- [ASSIGNMENT]: Everything from the line with "left_click_drag(562, 89, 450, 88)" to the line with "left_click_drag(495, 141, 523, 169)" in the listing below, both lines included, needs to be copied exactly, apart from the pictures.

- [SUPPLIED RECORDS]:

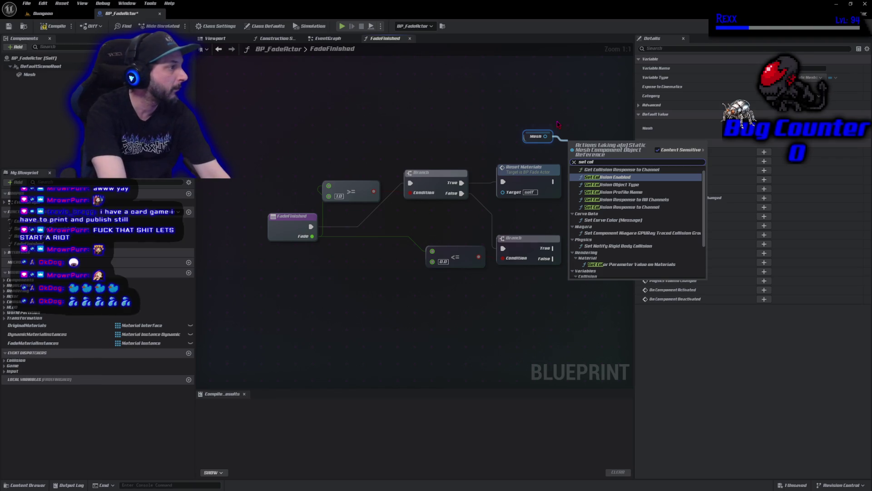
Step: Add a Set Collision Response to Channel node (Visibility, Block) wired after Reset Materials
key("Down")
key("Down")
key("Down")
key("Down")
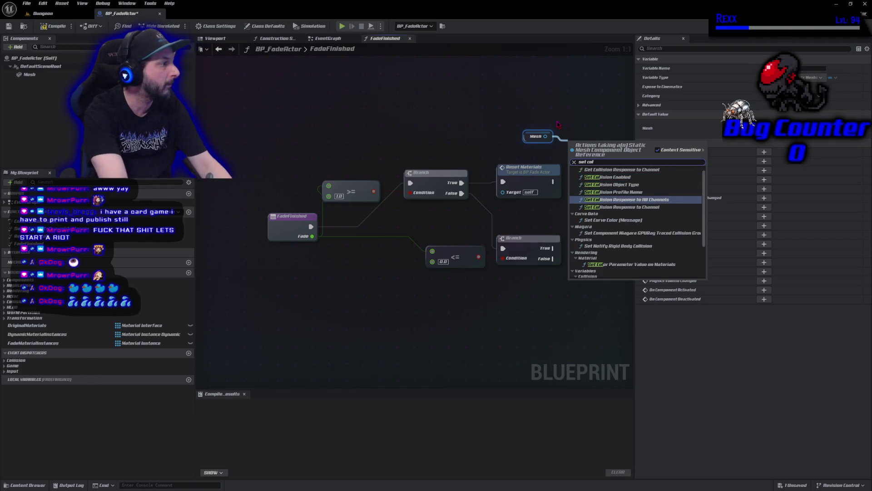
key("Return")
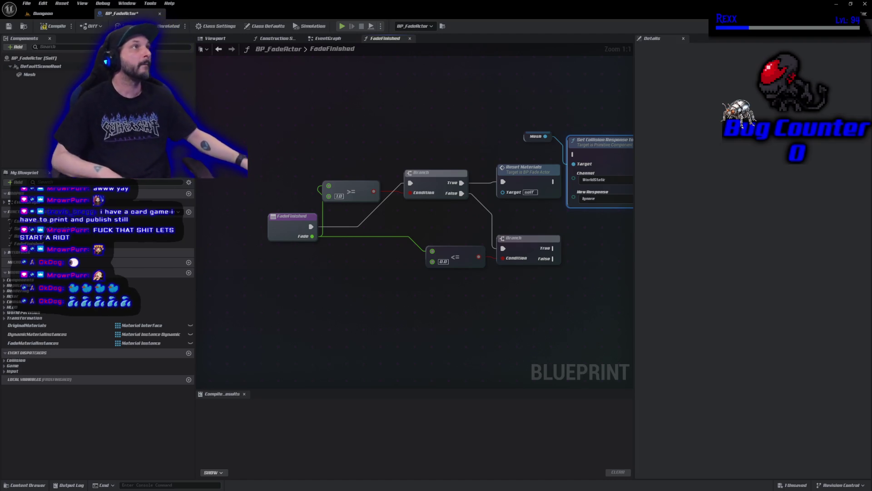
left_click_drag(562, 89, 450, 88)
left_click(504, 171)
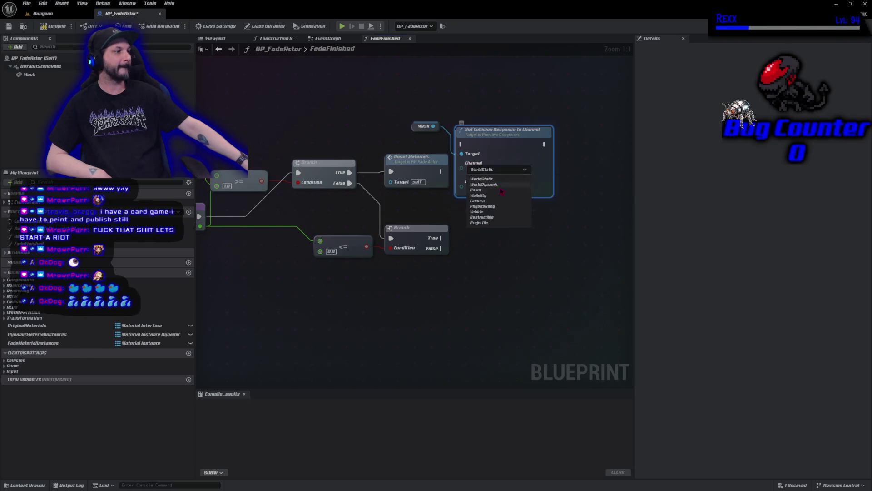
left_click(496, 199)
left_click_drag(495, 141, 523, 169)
==
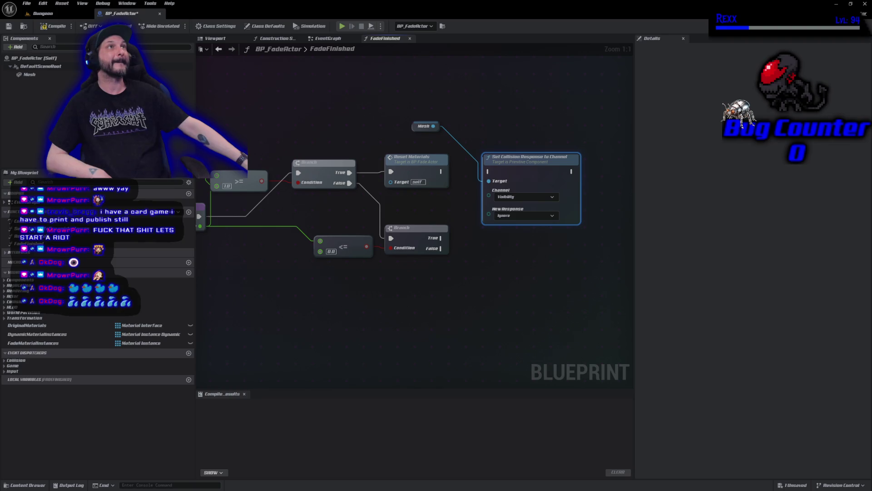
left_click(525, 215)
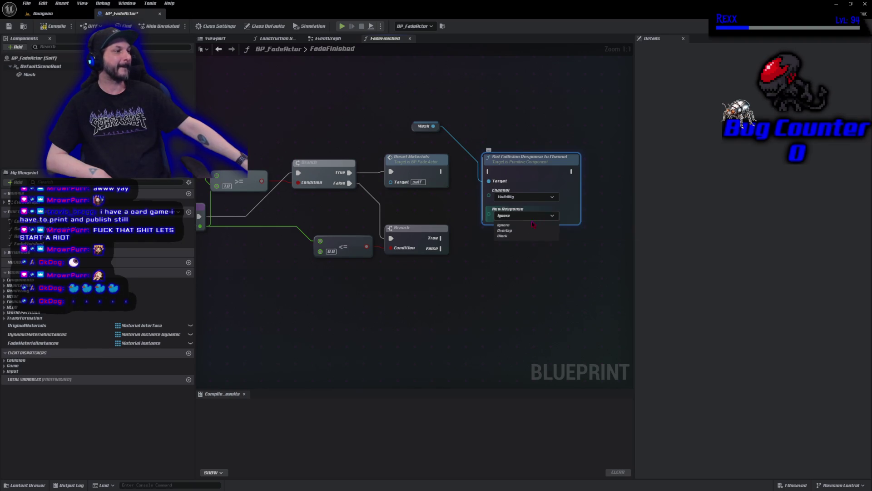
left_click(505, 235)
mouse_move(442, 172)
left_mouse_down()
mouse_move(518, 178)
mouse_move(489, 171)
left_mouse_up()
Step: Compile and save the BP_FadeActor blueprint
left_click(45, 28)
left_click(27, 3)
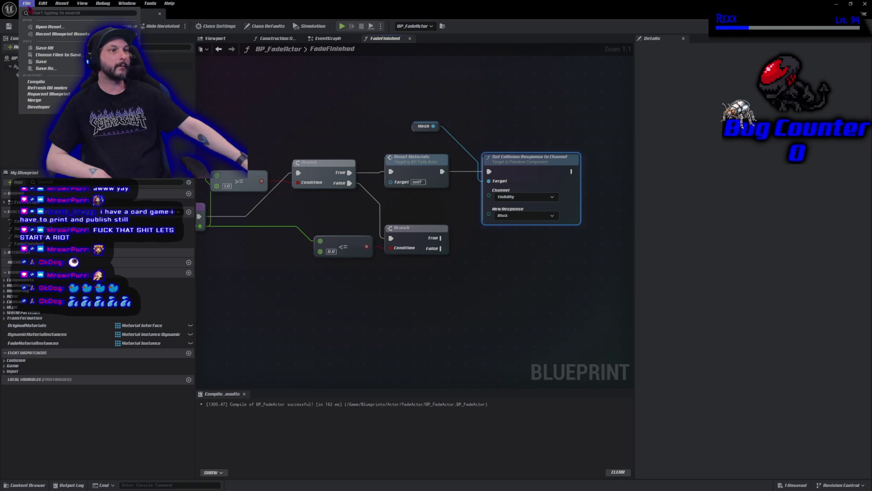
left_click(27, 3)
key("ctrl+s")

- [ANSWER TO THE EXERCISE]:
left_click_drag(562, 89, 450, 88)
left_click(504, 171)
left_click(496, 199)
left_click_drag(495, 141, 523, 169)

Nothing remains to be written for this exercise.